Лебедев пробыл в ингаляторной чуть дольше, чем следовало. По лицу его трудно было определить, что он там нашел. Кажется, он не был уверен в полученном результате. Такой момент требовал уединения. Ванзаров попросил доктора принести бутылки из-под бордоского.
– Что вас тревожит, Аполлон Григорьевич?
Криминалист тщательно снял перчатки, фартук и засунул в бездонный саквояж.
– У прочих трупов такие же признаки? – наконец спросил он.
Ванзаров подтвердил: насколько ему хватило наблюдательности.
– И тонкая голубая каемка у зрачка?
– Углубляться в такие детали – это ваша забота, – сказал он.
– В таком случае… – Лебедев явно выбирал слова, что для него было непривычно, – …будем рассуждать логически. Тело находится в покое, следов асфиксии на горле нет, дыхательный канал свободен. При этом белки глаз свидетельствуют, что человек умер от удушья. Как будто жертва не могла вдохнуть. Но умирал господин этот так тихо, как будто заснул. Чего быть не может…
– Мне тоже показалось это странным, – согласился Ванзаров. – Какое решение загадки?
– Решение трудное, и боюсь, что мне не хватит сил сделать точные выводы… Попросту не хватает научной методики.
– Не надо методики, скажите, какой яд предполагаете.
Аполлон Григорьевич был задумчив, что случалось нечасто.

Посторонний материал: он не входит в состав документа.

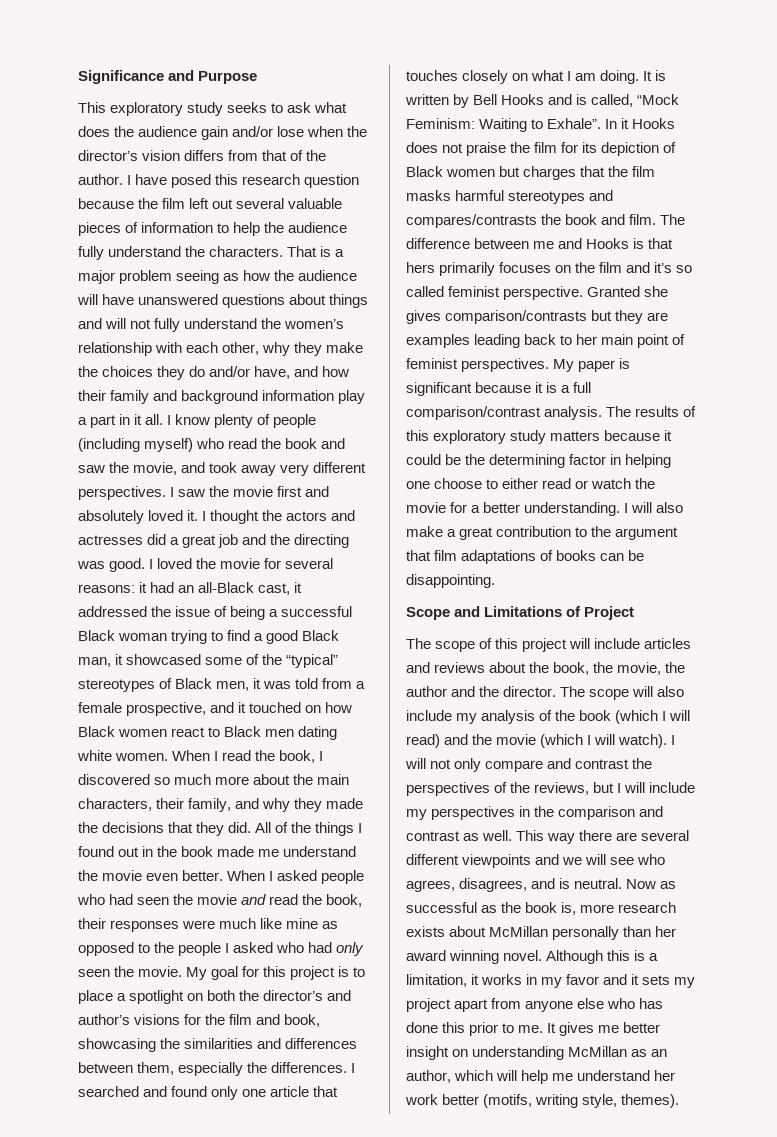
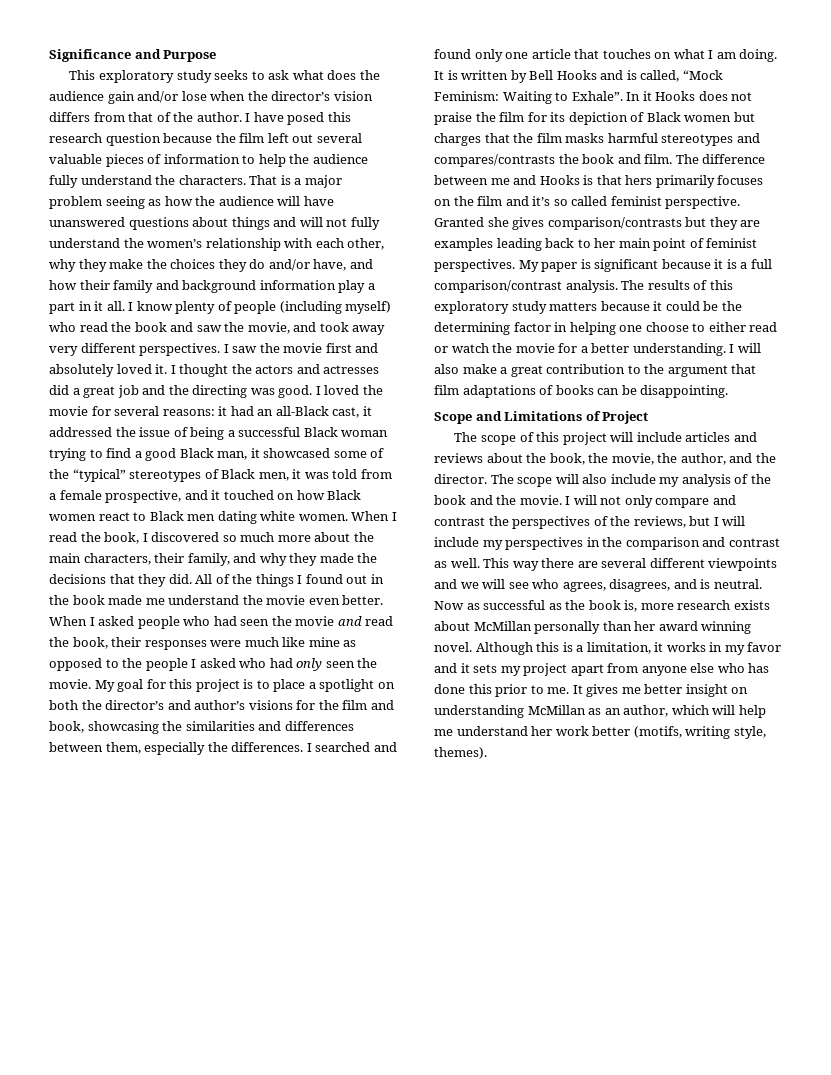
[462,70,509,84] closely -> (651, 54) none
[406,686,447,697] author -> [680,453,726,465] author,
[615,710,691,724] [406,734,668,748] (which I will read) and the movie (which I will watch). -> [469,495,562,505] and the movie.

– Если бы меня спросили: что за яд… – сказал он, – … я бы рискнул, исключительно по внешним признакам, что не может быть никаким доказательством, предположить, хоть это и дико, что мы имеем дело с ядом…
Ванзаров не удержался:
– …Добываемым индейцами Амазонки из кожного жира одного редчайшего вида древесной лягушки, которая водится только в одном непроходимом лесном районе великой реки. Противоядия нет. Одна капля, попавшая на кожу, вызывает полный паралич нервной системы. Человек не может вздохнуть и умирает от удушья. Нет никаких следов удушения, кроме выпученных глаз и лопнувших сосудов в глазном яблоке…
Лебедев снес удар стоически. Даже не ругнулся.
– Вы не можете этого знать, – глухо проговорил он. – Статья об этом яде только-только вышла в небольшом английском журнале по криминалистике. Добраться до него вы не могли никакими силами, на всю Россию есть единственный экземпляр, и он у меня. Тогда в чем фокус?